Jan/Feb 2014 Poetry Special Feature

Two Word Poems

by Barbara De Franceschi

Image courtesy of British Library Photostream

Image courtesy of British Library Photostream


"There is a crack in everything
that's how the light gets in." —Leonard Cohen

Miners' cottages line the streets
(corrugated iron huts forsaken by luxury)
mountains of ore residue rise like desert alps
in the middle of town, a community split in halves—
one side for the rich bosses,
the other for the workers and union stalwarts
who try keep the bastards honest yet never expect to win.
Someone's father/ brother/ son/
is still missing underground.

Skimp dumps shower lung-disease dust
onto footy teams,
on sweethearts canoodling in parked cars,
on children with illegal sky rockets
launched from bottles for a thrill
outside the perimeters of drugs and alcohol.
Out-roads offer an escape,
but that lead-dust coerces intentions
with loyalty to a birthplace.

Oldies on park benches discuss
the moral return of Ned Kelly's skull,
how the economy is stuffed,
how these days marriage doesn't mean much.
They sprout their verdict on:
migrant influx,
how they will spend
when that Tatts-lotto win comes in.

Chilblain season itches tired feet,
aching backs lean against tin fences warmed by the sun
to save on electricity,
long-suffering dreams remain patient
while waiting for those cracks to widen.


Extractions of Green

I exist in minute amputations
amid the bog lands of Lough Sheelin.
Fishermen stamp my origins
onto moss gripped banks.
In a village, on a stone wall—a family name,
voices of parish fly above steeples
to coerce blurred chromosomes
mixed with migrant genes.
Through gaps in the couplings
lineage has lost its potency,
thatched roofs and a Gaelic brogue
are fancies inborn from ancestral melancholy.

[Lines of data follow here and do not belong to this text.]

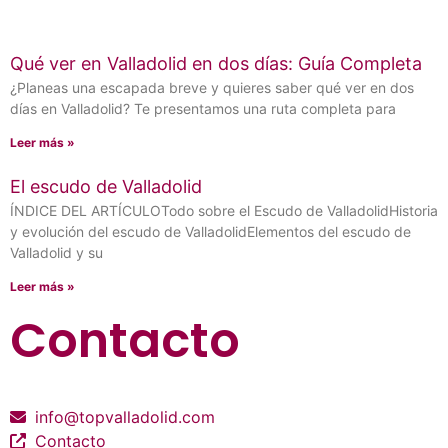
Qué ver en Valladolid en dos días: Guía Completa
¿Planeas una escapada breve y quieres saber qué ver en dos
días en Valladolid? Te presentamos una ruta completa para
Leer más »
El escudo de Valladolid
ÍNDICE DEL ARTÍCULOTodo sobre el Escudo de ValladolidHistoria
y evolución del escudo de ValladolidElementos del escudo de
Valladolid y su
Leer más »
Contacto
info@topvalladolid.com
Contacto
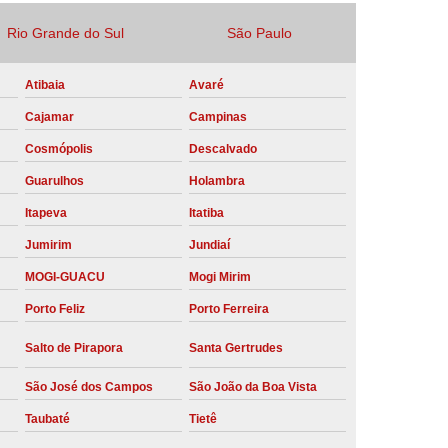
Locação Compressor de Ar Parafuso
Rio Grande do Sul
São Paulo
co
Locação de Compressor a Diesel
Atibaia
Avaré
a Pressão
Locação de Compressor de Ar
Cajamar
Campinas
ompressor de Ar a Diesel
Cosmópolis
Descalvado
mprimido
Locação de Compressor Parafuso
Guarulhos
Holambra
Compressor de Ar Manutenção Preventiva
Itapeva
Itatiba
sores
Manutenção Corretiva em Compressor
Jumirim
Jundiaí
e Compressores Parafuso
MOGI-GUACU
Mogi Mirim
ntiva Compressor Atlas Copco
Porto Feliz
Porto Ferreira
tiva Compressor de Ar Schulz
Salto de Pirapora
Santa Gertrudes
ventiva Compressor Schulz
São José dos Campos
São João da Boa Vista
reventiva de Compressor
Taubaté
Tietê
entiva de Compressor de Ar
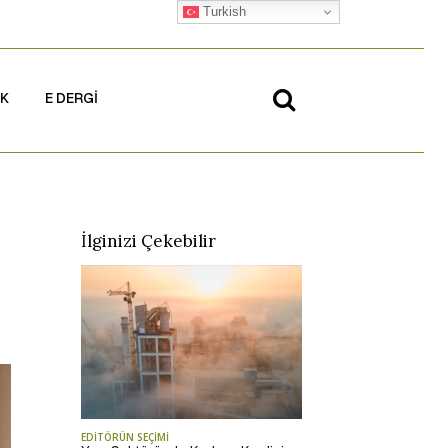
Turkish
İK
E DERGİ
İlginizi Çekebilir
EDİTÖRÜN SEÇİMİ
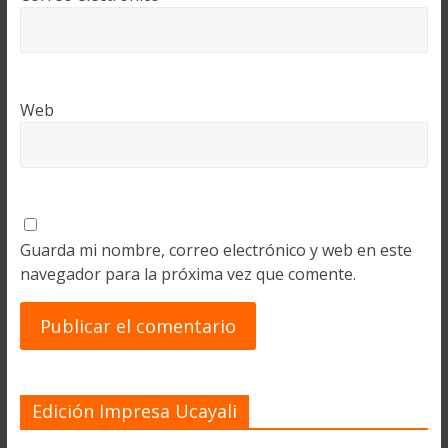
Web
Guarda mi nombre, correo electrónico y web en este
navegador para la próxima vez que comente.
Edición Impresa Ucayali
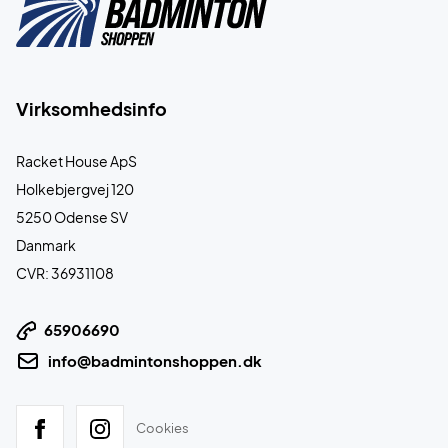
Virksomhedsinfo
Racket House ApS
Holkebjergvej 120
5250 Odense SV
Danmark
CVR: 36931108
65906690
info@badmintonshoppen.dk
Cookies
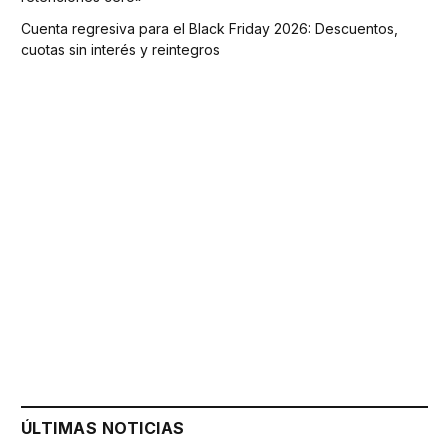
Cuenta regresiva para el Black Friday 2026: Descuentos,
cuotas sin interés y reintegros
ÚLTIMAS NOTICIAS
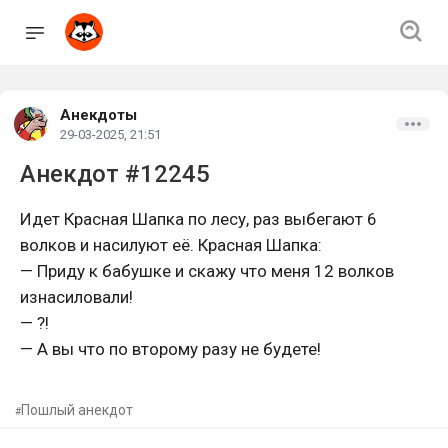
Анекдоты
29-03-2025, 21:51
Анекдот #12245
Идет Красная Шапка по лесу, раз выбегают 6
волков и насилуют её. Красная Шапка:
— Приду к бабушке и скажу что меня 12 волков
изнасиловали!
— ?!
— А вы что по второму разу не будете!
Пошлый анекдот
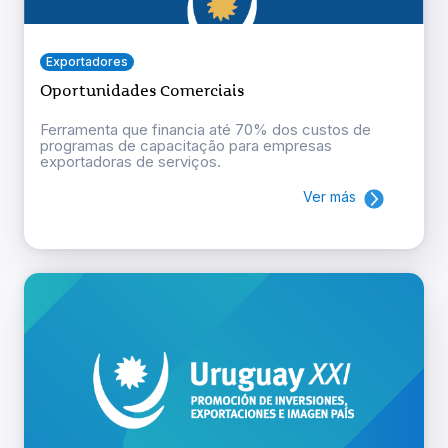
Exportadores
Oportunidades Comerciais
Ferramenta que financia até 70% dos custos de
programas de capacitação para empresas
exportadoras de serviços.
Ver más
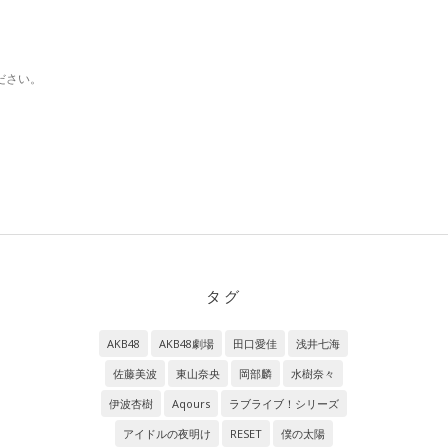
ださい。
タグ
AKB48
AKB48劇場
田口愛佳
浅井七海
佐藤美波
東山奈央
岡部麟
水樹奈々
伊波杏樹
Aqours
ラブライブ！シリーズ
アイドルの夜明け
RESET
僕の太陽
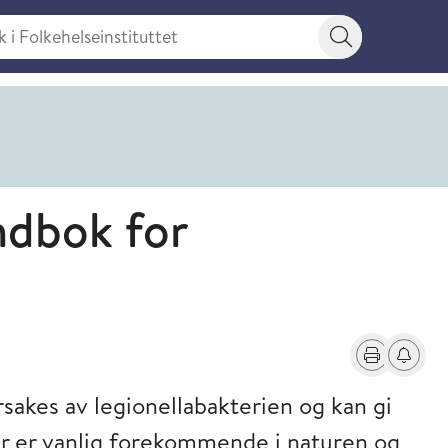
 Folkehelseinstituttet
Søkeknapp
ndbok for
Skriv ut
Få varse
sakes av legionellabakterien og kan gi
er er vanlig forekommende i naturen og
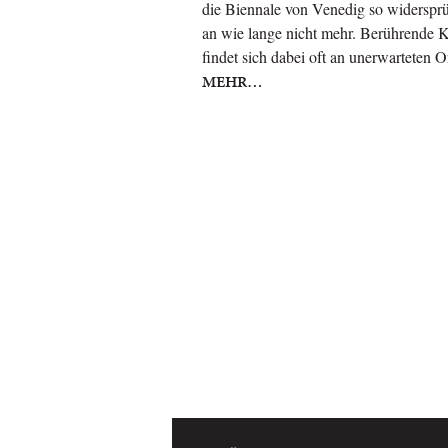
die Biennale von Venedig so widerspr
an wie lange nicht mehr. Berührende 
findet sich dabei oft an unerwarteten O
MEHR…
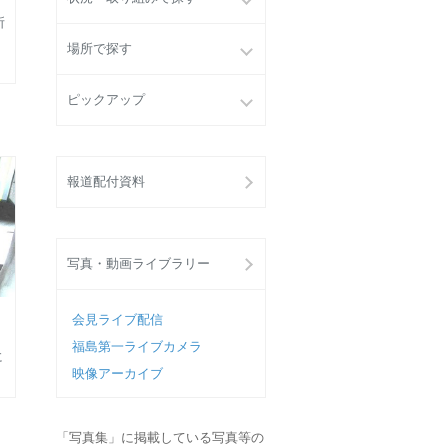
所
場所で探す
ピックアップ
報道配付資料
写真・動画ライブラリー
会見ライブ配信
福島第一ライブカメラ
に
映像アーカイブ
「写真集」に掲載している写真等の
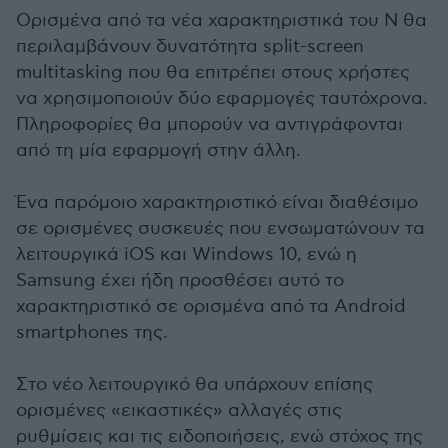
Ορισμένα από τα νέα χαρακτηριστικά του N θα
περιλαμβάνουν δυνατότητα split-screen
multitasking που θα επιτρέπει στους χρήστες
να χρησιμοποιούν δύο εφαρμογές ταυτόχρονα.
Πληροφορίες θα μπορούν να αντιγράφονται
από τη μία εφαρμογή στην άλλη.
Ένα παρόμοιο χαρακτηριστικό είναι διαθέσιμο
σε ορισμένες συσκευές που ενσωματώνουν τα
λειτουργικά iOS και Windows 10, ενώ η
Samsung έχει ήδη προσθέσει αυτό το
χαρακτηριστικό σε ορισμένα από τα Android
smartphones της.
Στο νέο λειτουργικό θα υπάρχουν επίσης
ορισμένες «εικαστικές» αλλαγές στις
ρυθμίσεις και τις ειδοποιήσεις, ενώ στόχος της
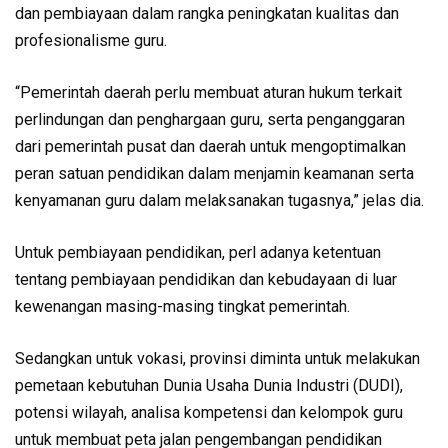
dan pembiayaan dalam rangka peningkatan kualitas dan
profesionalisme guru.
“Pemerintah daerah perlu membuat aturan hukum terkait
perlindungan dan penghargaan guru, serta penganggaran
dari pemerintah pusat dan daerah untuk mengoptimalkan
peran satuan pendidikan dalam menjamin keamanan serta
kenyamanan guru dalam melaksanakan tugasnya,” jelas dia.
Untuk pembiayaan pendidikan, perl adanya ketentuan
tentang pembiayaan pendidikan dan kebudayaan di luar
kewenangan masing-masing tingkat pemerintah.
Sedangkan untuk vokasi, provinsi diminta untuk melakukan
pemetaan kebutuhan Dunia Usaha Dunia Industri (DUDI),
potensi wilayah, analisa kompetensi dan kelompok guru
untuk membuat peta jalan pengembangan pendidikan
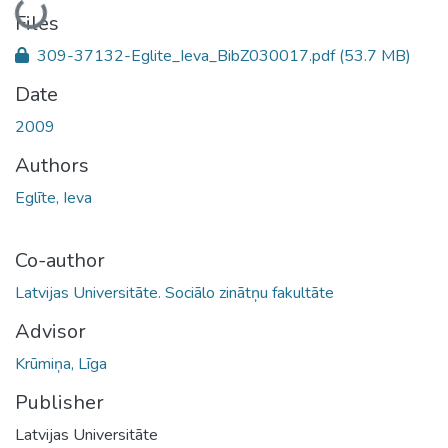
Loading...
Files
309-37132-Eglite_Ieva_BibZ030017.pdf
(53.7 MB)
Date
2009
Authors
Eglīte, Ieva
Co-author
Latvijas Universitāte. Sociālo zinātņu fakultāte
Advisor
Krūmiņa, Līga
Publisher
Latvijas Universitāte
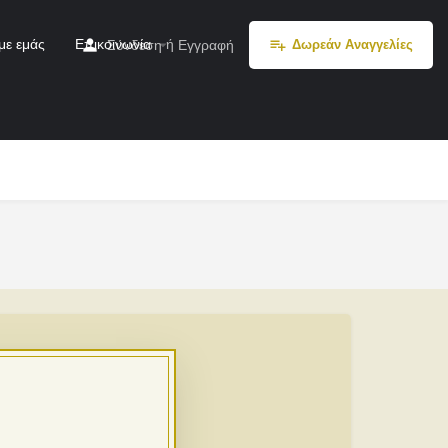
με εμάς
Επικοινωνία
ή
Σύνδεση
Εγγραφή
Δωρεάν Αναγγελίες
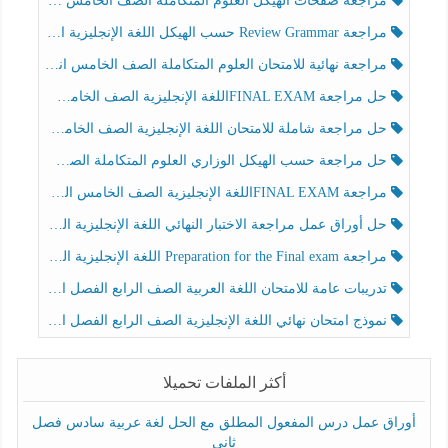
مراجعة صفحات الهيكل العلوم المتكاملة الصف الخامس انسبير الفصل الثالث
مراجعة Review Grammar حسب الهيكل اللغة الإنجليزية الصف الخامس الفصل الثالث
مراجعة نهائية للامتحان العلوم المتكاملة الصف الخامس انسبير الفصل الثالث
حل مراجعة FINAL EXAMاللغة الإنجليزية الصف الخامس الفصل الثالث
حل مراجعة شاملة للامتحان اللغة الإنجليزية الصف الخامس الفصل الثالث
حل مراجعة حسب الهيكل الوزاري العلوم المتكاملة الصف الخامس عام الفصل الثالث
مراجعة FINAL EXAMاللغة الإنجليزية الصف الخامس الفصل الثالث
حل أوراق عمل مراجعة الاختبار النهائي اللغة الإنجليزية الصف الرابع الفصل الثالث
مراجعة Preparation for the Final exam اللغة الإنجليزية الصف الرابع الفصل الثالث
تدريبات عامة للامتحان اللغة العربية الصف الرابع الفصل الثالث
نموذج امتحان نهائي اللغة الإنجليزية الصف الرابع الفصل الثالث
أكثر الملفات تحميلا
أوراق عمل درس المفعول المطلق مع الحل لغة عربية سادس فصل
ثاني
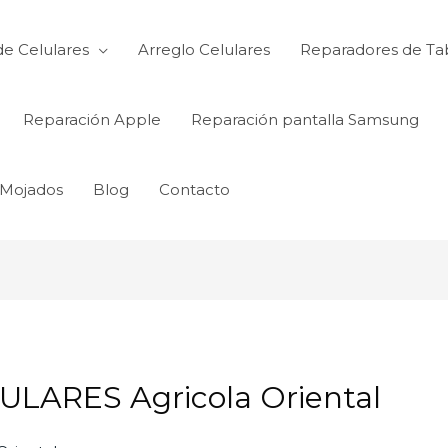
de Celulares
Arreglo Celulares
Reparadores de Ta
Reparación Apple
Reparación pantalla Samsung
 Mojados
Blog
Contacto
LARES Agricola Oriental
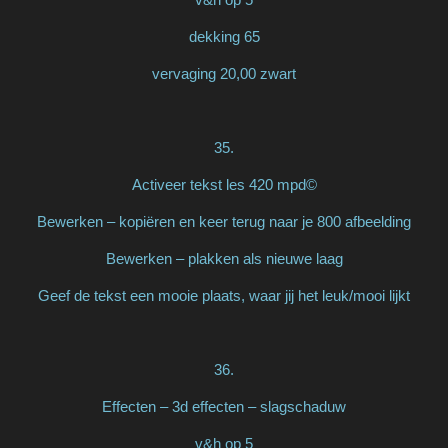
dekking 65
vervaging 20,00 zwart
35.
Activeer tekst les 420 mpd©
Bewerken – kopiëren en keer terug naar je 800 afbeelding
Bewerken – plakken als nieuwe laag
Geef de tekst een mooie plaats, waar jij het leuk/mooi lijkt
36.
Effecten – 3d effecten – slagschaduw
v&h op 5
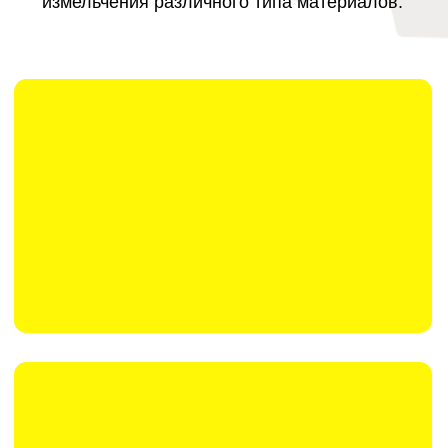
Технические характеристики:
Камера дробления
Загрузочное окно
3 690 x 1 920 мм
Объем загрузочного
3
2,3 м
окна
Высота загрузки
2 600 мм
Внутренняя часть камеры
бронирована сталью Hardox® 400,
толщина 15 мм
Измельчающие валы
Длина/диаметр валов
1500/680 мм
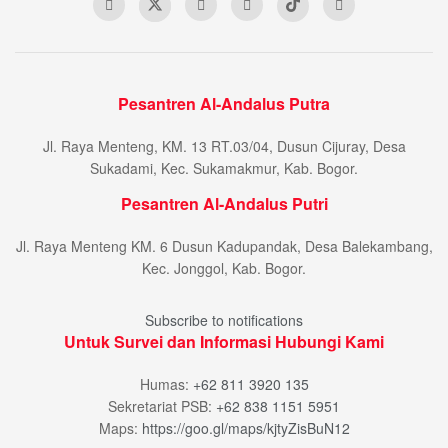
Pesantren Al-Andalus Putra
Jl. Raya Menteng, KM. 13 RT.03/04, Dusun Cijuray, Desa
Sukadami, Kec. Sukamakmur, Kab. Bogor.
Pesantren Al-Andalus Putri
Jl. Raya Menteng KM. 6 Dusun Kadupandak, Desa Balekambang,
Kec. Jonggol, Kab. Bogor.
Subscribe to notifications
Untuk Survei dan Informasi Hubungi Kami
Humas:
+62 811 3920 135
Sekretariat PSB:
+62 838 1151 5951
Maps:
https://goo.gl/maps/kjtyZisBuN12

I am anchored in another place
where a middle sea has withered into flat plains,
a never-never land that consumes the soul.
Threads pass over and under in a dense quilt
patched with saltbush and prickly pear,
kangaroo skulls litter verges
in a gruesome display of road-kill.
I take for granted sunsets drugged on magenta,
baked clay pans that accept the wounds
consensual to drought.
Brown snakes and shinglebacks track patterns in red earth/
the color of my identity splashed in loamy dunes
amongst rabbit holes and dingo lairs.

When arid days are spent,
dust from my bones will blow across oceans
to settle between shale and moss.

A green resting place will offer the final purity.